Lenders Treat Large and Small Firms Differently
In 2019, less than 10 percent of small firms had unsecured revolving credit lines, while more than 80 percent of large firms did.
In Bank Liquidity Provision across the Firm Size Distribution (NBER Working Paper 27945), Gabriel Chodorow-Reich, Olivier Darmouni, Stephan Luck, and Matthew C. Plosser characterize how the nature of bank lending to businesses varies across firms of different sizes. They find that smaller firms have credit with much shorter maturities, frequently face expiring credit lines, are required to post more collateral on both credit lines and term loans, and yet pay more for the credit they get.
The researchers analyze supervisory loan-level data from the Federal Reserve. The data include all loans of more than $1 million made by 29 banks, each with more than $100 billion in consolidated assets, and cover $3.15 trillion in total corporate commitments to 103,468 unique firms, roughly two-thirds of total corporate loan commitments from all banks in the fourth quarter of 2019. Nearly all of the commitments were commercial, industrial, or real estate loans. The firms were divided into five asset size categories, including 46,081 firms classified as “small firms” that each had assets of less than $50 million and 1,886 firms classified as “large firms” that each had assets of more than $5 billion.
The researchers report that banks appear to exercise discretion over pre-committed credit to smaller enterprises by lending at short maturities and making frequent rollover decisions. At the end of 2019:Q4, only 15 percent of credit lines to the large firms had a maturity of less than one year, while 40 percent of the lines to the small firms matured or were callable in just one quarter. Small firms were required to provide more collateral to back their loans. Fewer than 5 percent of the credit lines to small firms were unsecured, compared with 70 percent for firms with assets over $5 billion.
Yet, small firms paid interest rates that averaged 100 basis points more than those paid by large firms. An 80 basis point differential persisted even after adding controls for firm financial condition, industry, lender rating, and leverage. The higher rates may reflect aspects of small borrowers that are not captured by observable characteristics, such as lender concerns about accurate reporting on financial statements and other kinds of “soft” information.
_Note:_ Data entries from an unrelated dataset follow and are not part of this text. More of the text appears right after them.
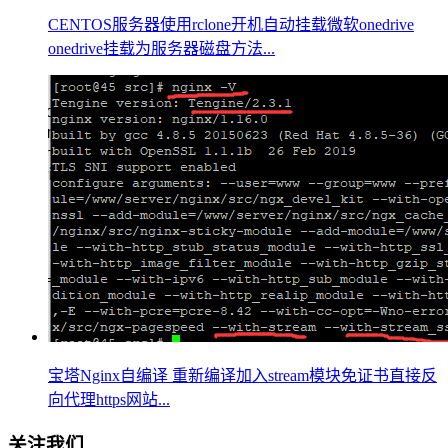
CENTOS服务器使用rclone开机自动挂载微软onedrive
onedrive挂载为服务器磁盘方法...
宝塔Nginx自编译 重新编译加入stream模块免证书直接反
向代理https网站...
关注我们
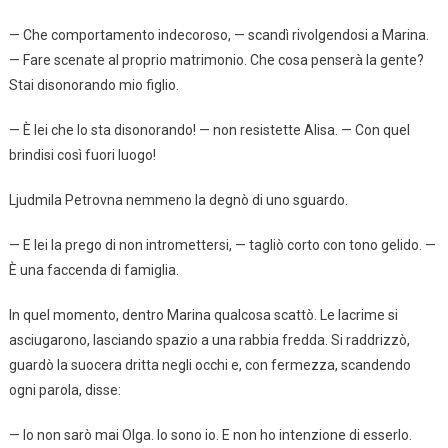
— Che comportamento indecoroso, — scandì rivolgendosi a Marina.
— Fare scenate al proprio matrimonio. Che cosa penserà la gente?
Stai disonorando mio figlio.
— È lei che lo sta disonorando! — non resistette Alisa. — Con quel
brindisi così fuori luogo!
Ljudmila Petrovna nemmeno la degnò di uno sguardo.
— E lei la prego di non intromettersi, — tagliò corto con tono gelido. —
È una faccenda di famiglia.
In quel momento, dentro Marina qualcosa scattò. Le lacrime si
asciugarono, lasciando spazio a una rabbia fredda. Si raddrizzò,
guardò la suocera dritta negli occhi e, con fermezza, scandendo
ogni parola, disse:
— Io non sarò mai Olga. Io sono io. E non ho intenzione di esserlo.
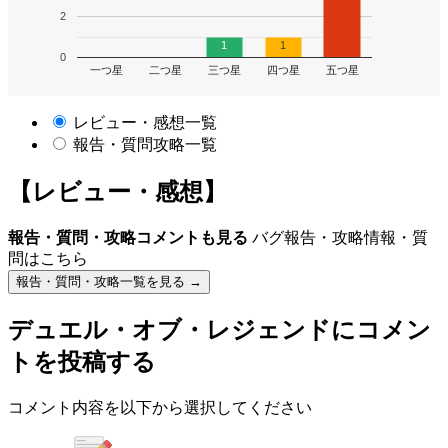
2
1
1
0
一つ星
二つ星
三つ星
四つ星
五つ星
レビュー・感想一覧
報告・質問攻略一覧
【レビュー・感想】
報告・質問・攻略コメントも見る
バグ報告・攻略情報・質
問はこちら
報告・質問・攻略一覧を見る →
デュエル・オブ・レジェンド
にコメン
トを投稿する
コメント内容を以下から選択してください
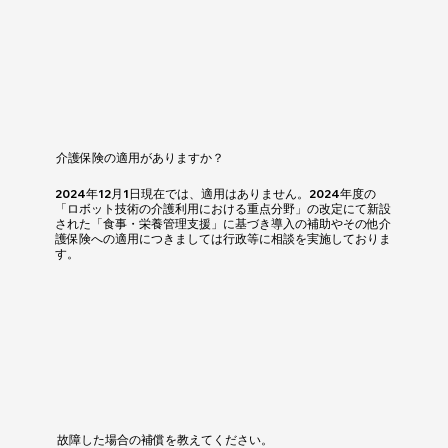
介護保険の適用がありますか？
2024年12月1日現在では、適用はありません。2024年度の
「ロボット技術の介護利用における重点分野」の改定にて新設
された「食事・栄養管理支援」に基づき導入の補助やその他介
護保険への適用につきましては行政等に相談を実施しておりま
す。
故障した場合の補償を教えてください。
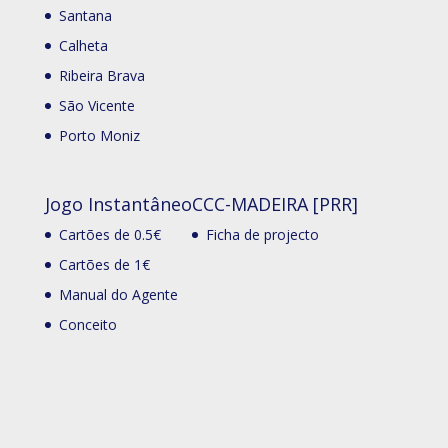
Santana
Calheta
Ribeira Brava
São Vicente
Porto Moniz
Jogo Instantâneo
CCC-MADEIRA [PRR]
Cartões de 0.5€
Ficha de projecto
Cartões de 1€
Manual do Agente
Conceito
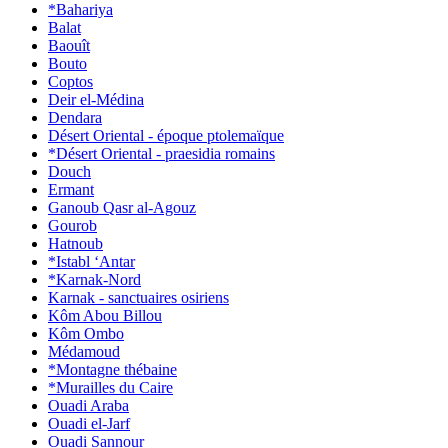
*Bahariya
Balat
Baouît
Bouto
Coptos
Deir el-Médina
Dendara
Désert Oriental - époque ptolemaïque
*Désert Oriental - praesidia romains
Douch
Ermant
Ganoub Qasr al-Agouz
Gourob
Hatnoub
*Istabl ‘Antar
*Karnak-Nord
Karnak - sanctuaires osiriens
Kôm Abou Billou
Kôm Ombo
Médamoud
*Montagne thébaine
*Murailles du Caire
Ouadi Araba
Ouadi el-Jarf
Ouadi Sannour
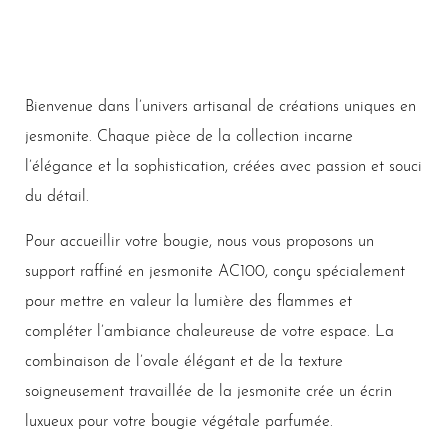
Bienvenue dans l’univers artisanal de créations uniques en
jesmonite. Chaque pièce de la collection incarne
l’élégance et la sophistication, créées avec passion et souci
du détail.
Pour accueillir votre bougie, nous vous proposons un
support raffiné en jesmonite AC100, conçu spécialement
pour mettre en valeur la lumière des flammes et
compléter l’ambiance chaleureuse de votre espace. La
combinaison de l’ovale élégant et de la texture
soigneusement travaillée de la jesmonite crée un écrin
luxueux pour votre bougie végétale parfumée.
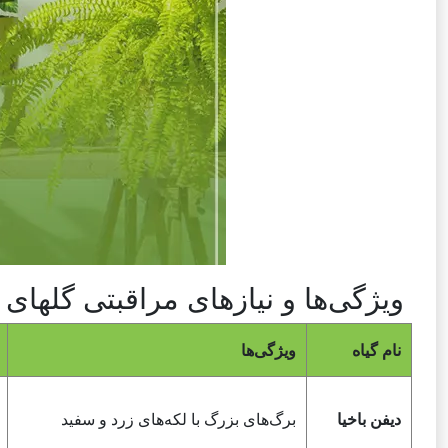
ویژگی‌ها و نیازهای مراقبتی گلهای آ
نام گیاه
ویژگی‌ها
دیفن باخیا
برگ‌های بزرگ با لکه‌های زرد و سفید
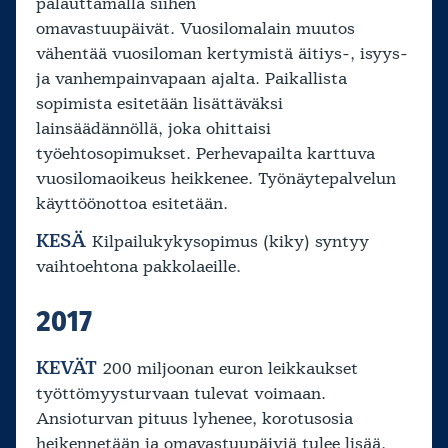
palauttamalla siihen
omavastuupäivät. Vuosilomalain muutos
vähentää vuosiloman kertymistä äitiys-, isyys-
ja vanhempainvapaan ajalta. Paikallista
sopimista esitetään lisättäväksi
lainsäädännöllä, joka ohittaisi
työehtosopimukset. Perhevapailta karttuva
vuosilomaoikeus heikkenee. Työnäytepalvelun
käyttöönottoa esitetään.
KESÄ
Kilpailukykysopimus (kiky) syntyy
vaihtoehtona pakkolaeille.
2017
KEVÄT
200 miljoonan euron leikkaukset
työttömyysturvaan tulevat voimaan.
Ansioturvan pituus lyhenee, korotusosia
heikennetään ja omavastuupäiviä tulee lisää.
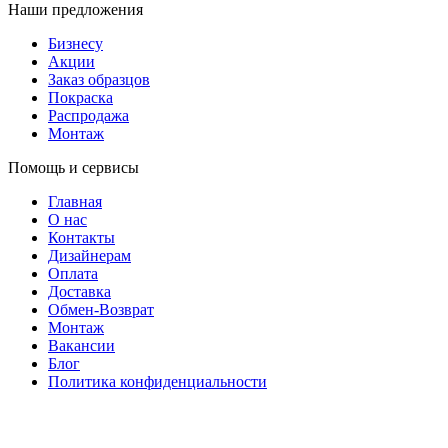
Наши предложения
Бизнесу
Акции
Заказ образцов
Покраска
Распродажа
Монтаж
Помощь и сервисы
Главная
О нас
Контакты
Дизайнерам
Оплата
Доставка
Обмен-Возврат
Монтаж
Вакансии
Блог
Политика конфиденциальности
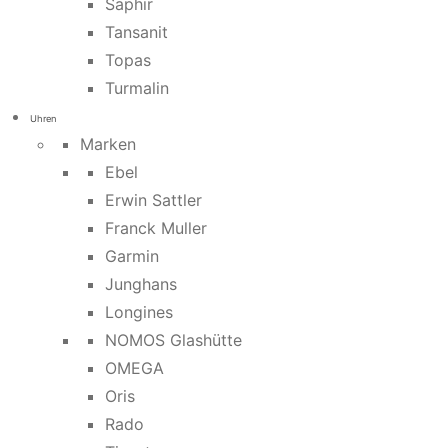
Saphir
Tansanit
Topas
Turmalin
Uhren
Marken
Ebel
Erwin Sattler
Franck Muller
Garmin
Junghans
Longines
NOMOS Glashütte
OMEGA
Oris
Rado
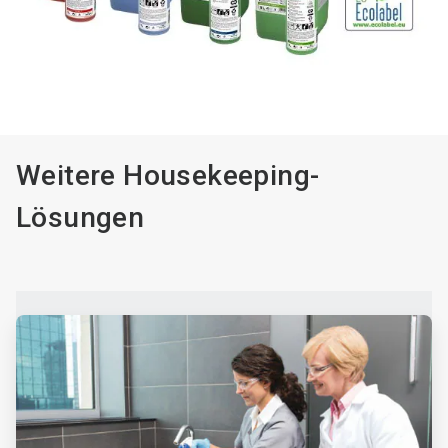
Weitere Housekeeping-
Lösungen
ArticleTile
1
von
4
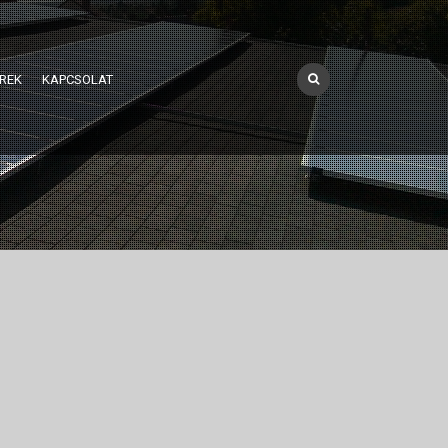
REK
KAPCSOLAT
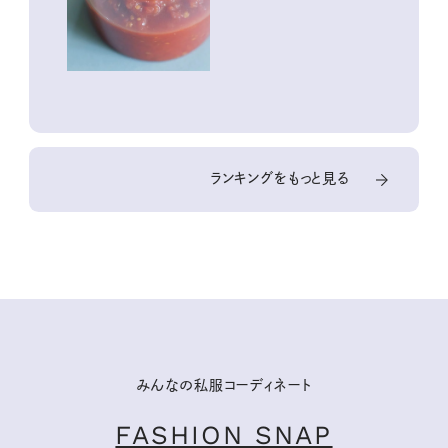
ランキングをもっと見る
みんなの私服コーディネート
FASHION SNAP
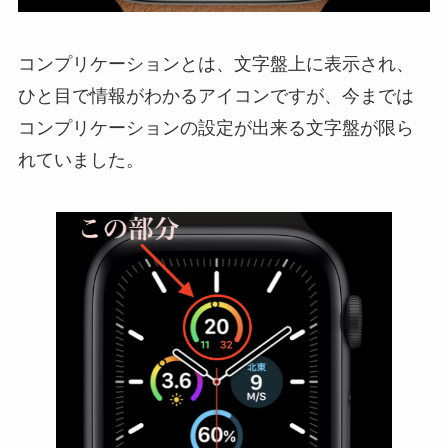
コンプリケーションとは、文字盤上に表示され、
ひと目で情報がわかるアイコンですが、今までは
コンプリケーションの設定が出来る文字盤が限ら
れていました。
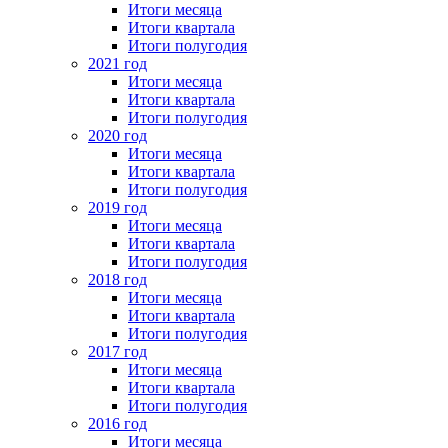
Итоги месяца
Итоги квартала
Итоги полугодия
2021 год
Итоги месяца
Итоги квартала
Итоги полугодия
2020 год
Итоги месяца
Итоги квартала
Итоги полугодия
2019 год
Итоги месяца
Итоги квартала
Итоги полугодия
2018 год
Итоги месяца
Итоги квартала
Итоги полугодия
2017 год
Итоги месяца
Итоги квартала
Итоги полугодия
2016 год
Итоги месяца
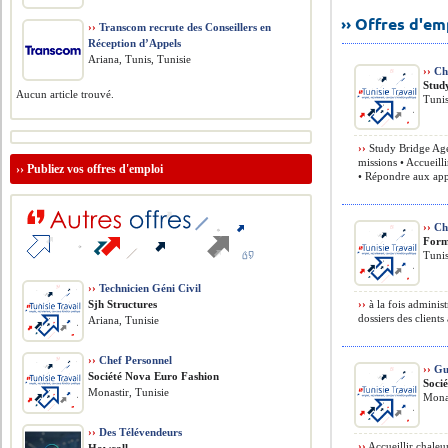
›› Offres d'e
››
Transcom recrute des Conseillers en
Réception d’Appels
Ariana, Tunis, Tunisie
››
Cha
Stud
Aucun article trouvé.
Tunis
››
Study Bridge Age
missions • Accueilli
››
Publiez vos offres d'emploi
• Répondre aux appe
››
Cha
Form
Tunis
››
Technicien Géni Civil
Sjh Structures
››
à la fois administ
dossiers des clients
Ariana, Tunisie
››
Chef Personnel
››
Gui
Société Nova Euro Fashion
Soci
Monastir, Tunisie
Monas
››
Des Télévendeurs
››
Accueillir chaleu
In normal times, small firms used more of their credit lines, one-third of which had utilization rates above 70 percent. The largest firms used less of their credit, with three-quarters having utilization rates below 10 percent. This was not the case during the first two quarters of 2020, when the COVID-19 pandemic placed extraordinary strains on corporate cash. While small firms did not change their credit usage in 2020:Q1, the largest firms increased it by 43 percent, with the largest increases at firms in hard-hit industries such as retail, the performing arts, and spectator sports.
In 2020:Q2, credit use by smaller firms contracted by $21.9 billion. Firms that received loans under the Paycheck Protection Program accounted for 79 percent of the credit decline. The researchers conclude that government lending programs can “substantially if not totally” overcome private credit constraints, but at a cost.